→ Task requirements
Reproduce all of the rows below verbatim, omitting the pictures from your answer.
— START Entries —
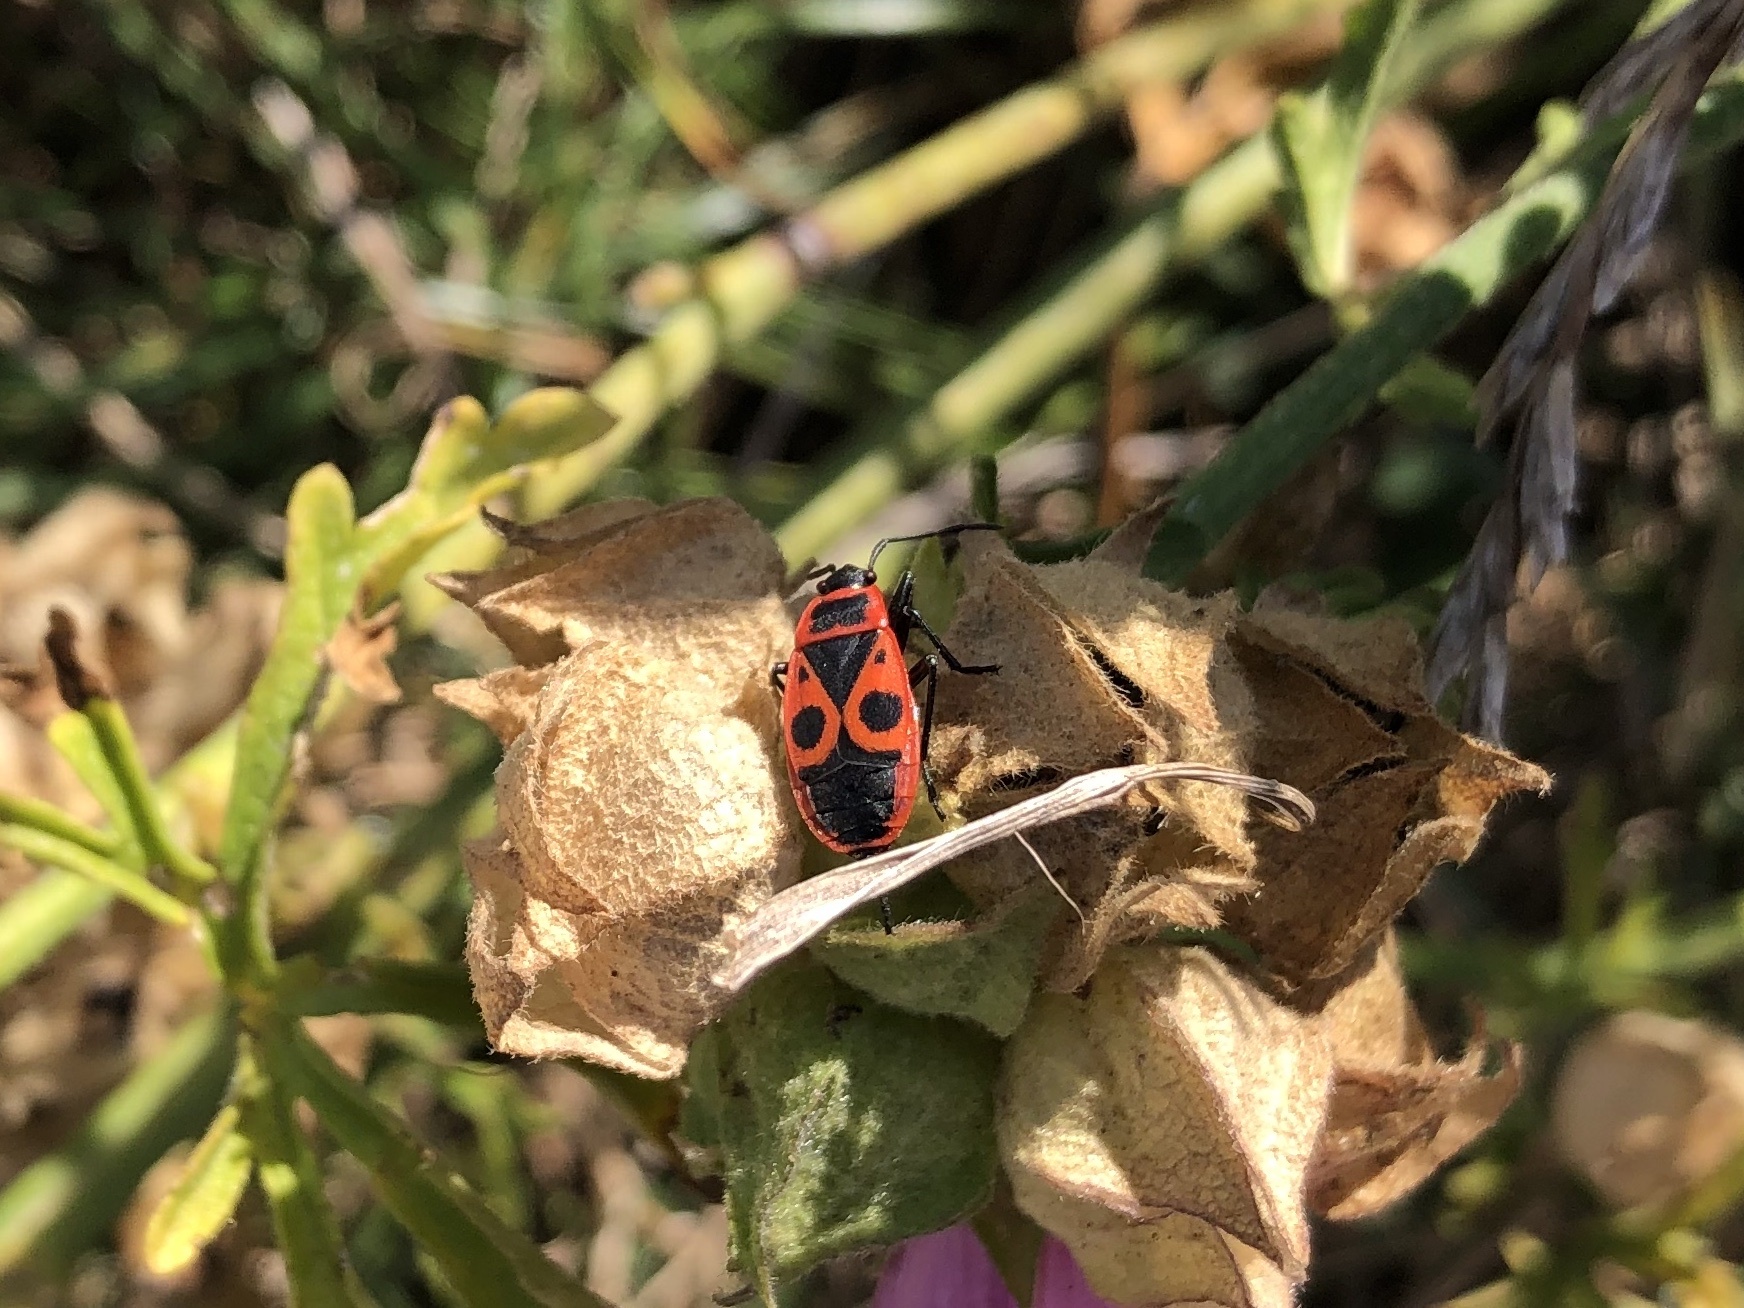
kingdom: Animalia
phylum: Arthropoda
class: Insecta
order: Hemiptera
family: Pyrrhocoridae
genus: Pyrrhocoris
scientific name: Pyrrhocoris apterus
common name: Firebug
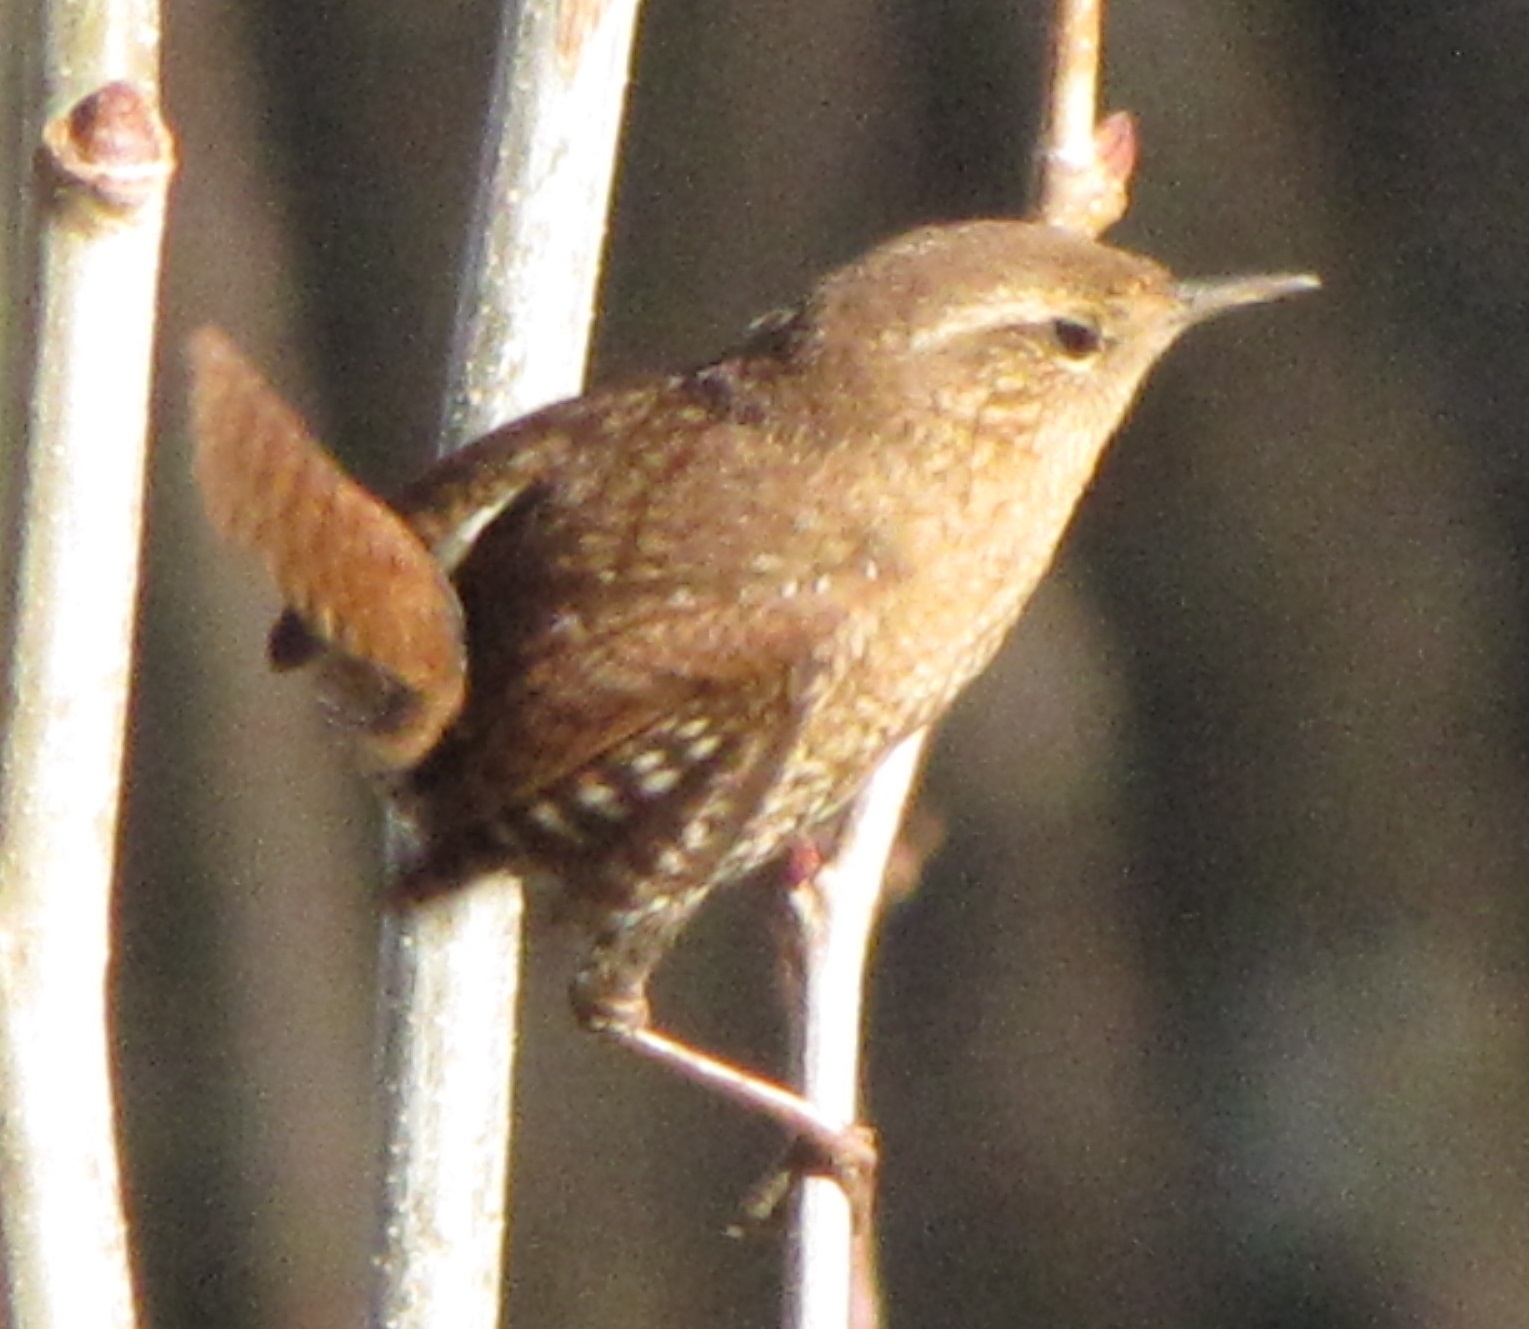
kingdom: Animalia
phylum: Chordata
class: Aves
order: Passeriformes
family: Troglodytidae
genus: Troglodytes
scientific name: Troglodytes hiemalis
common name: Winter wren
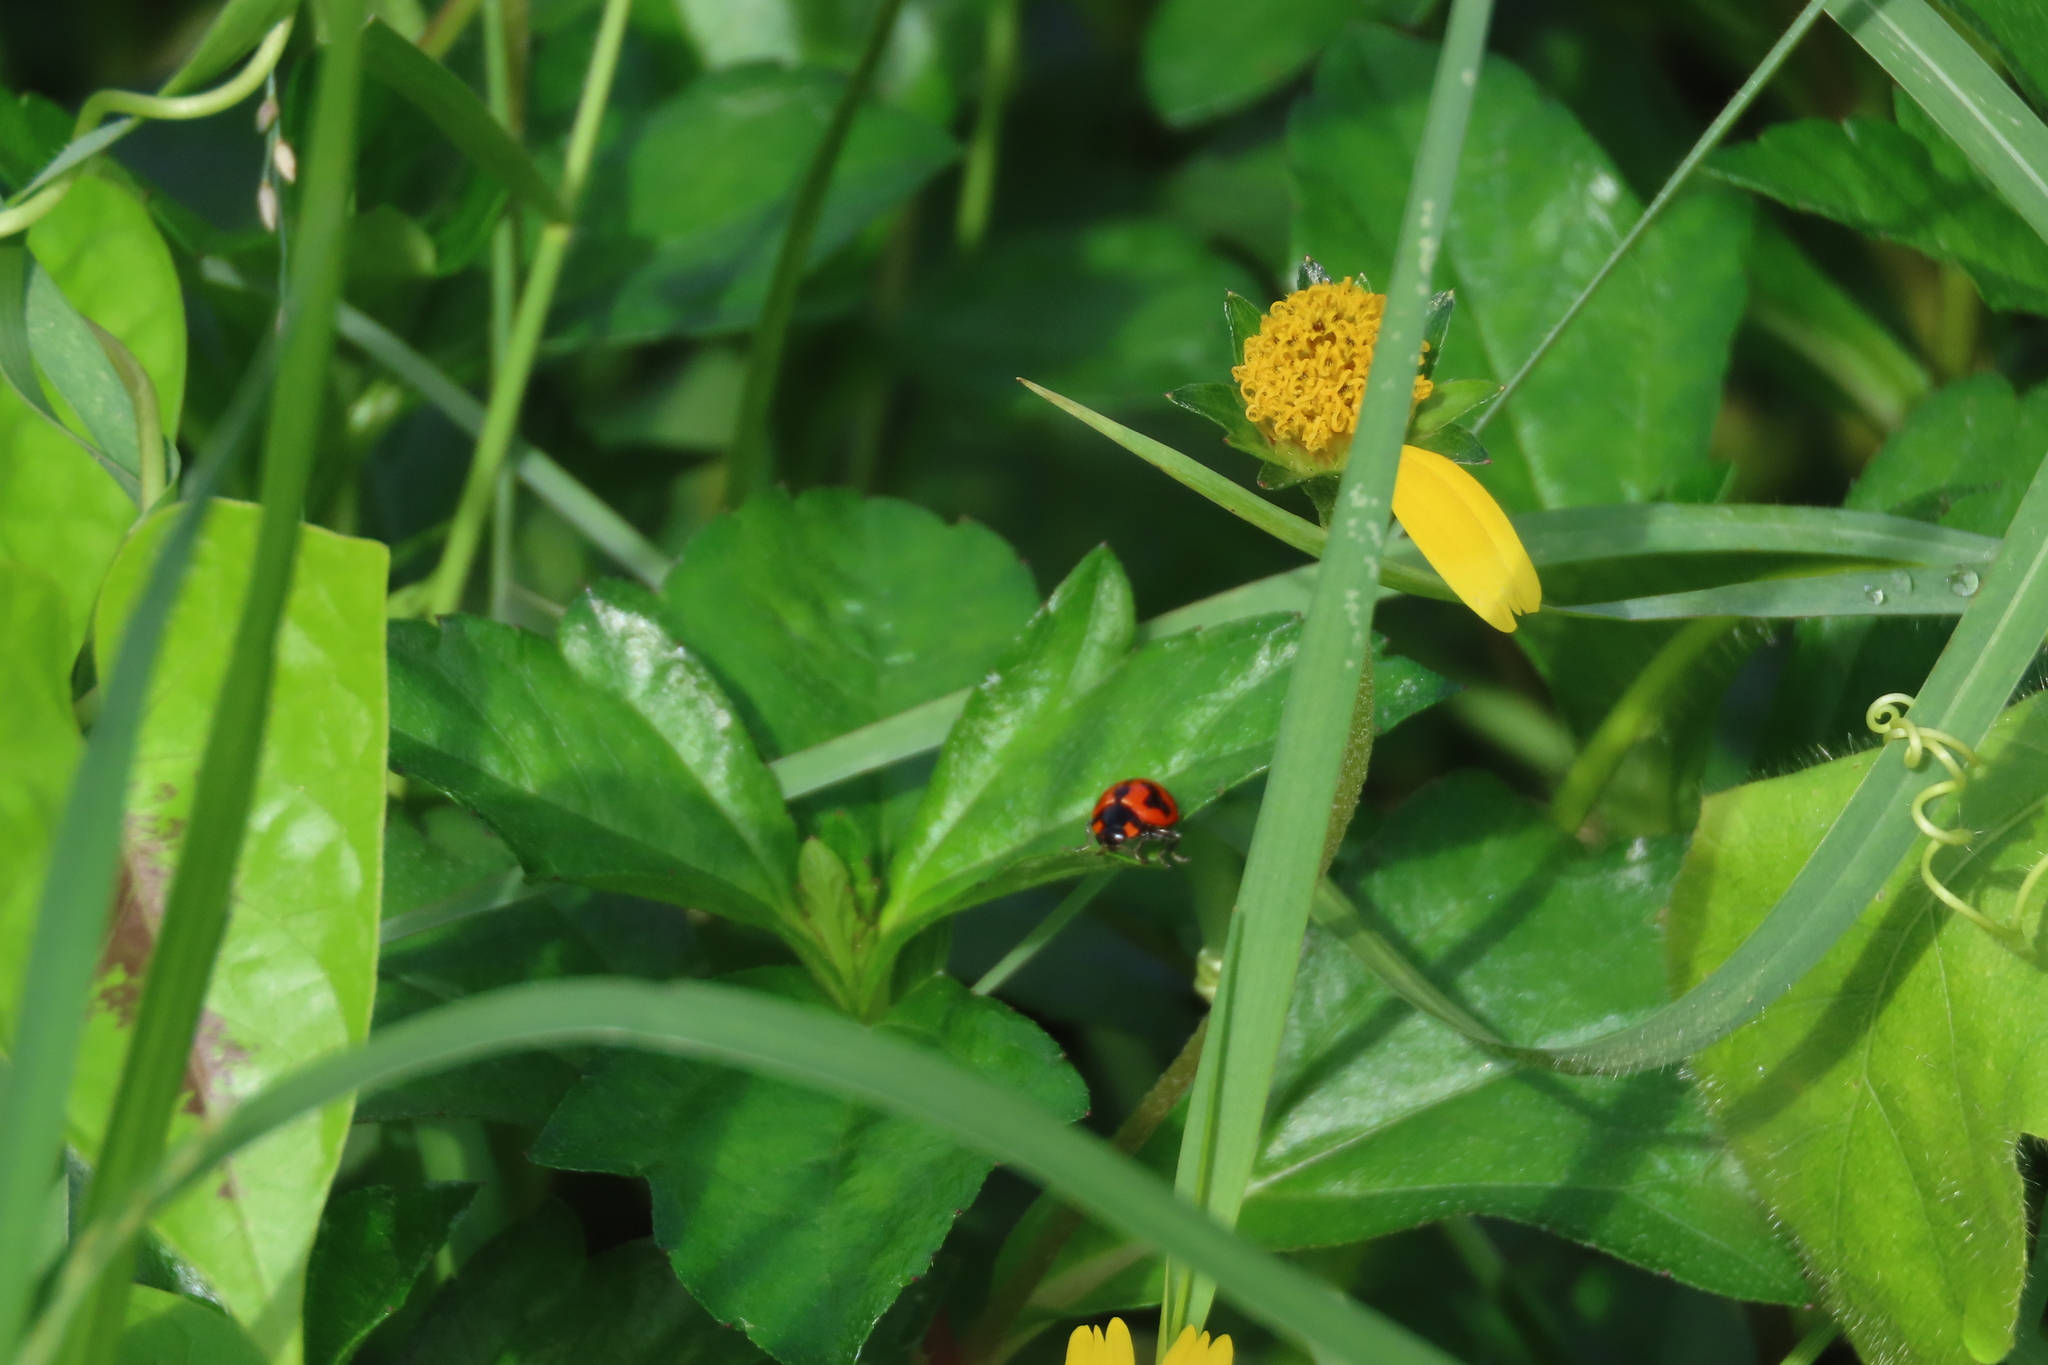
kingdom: Animalia
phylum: Arthropoda
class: Insecta
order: Coleoptera
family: Coccinellidae
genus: Coccinella
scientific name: Coccinella transversalis
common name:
— END Entries —
→ Exercise solution
kingdom: Animalia
phylum: Arthropoda
class: Insecta
order: Hemiptera
family: Pyrrhocoridae
genus: Pyrrhocoris
scientific name: Pyrrhocoris apterus
common name: Firebug
kingdom: Animalia
phylum: Chordata
class: Aves
order: Passeriformes
family: Troglodytidae
genus: Troglodytes
scientific name: Troglodytes hiemalis
common name: Winter wren
kingdom: Animalia
phylum: Arthropoda
class: Insecta
order: Coleoptera
family: Coccinellidae
genus: Coccinella
scientific name: Coccinella transversalis
common name:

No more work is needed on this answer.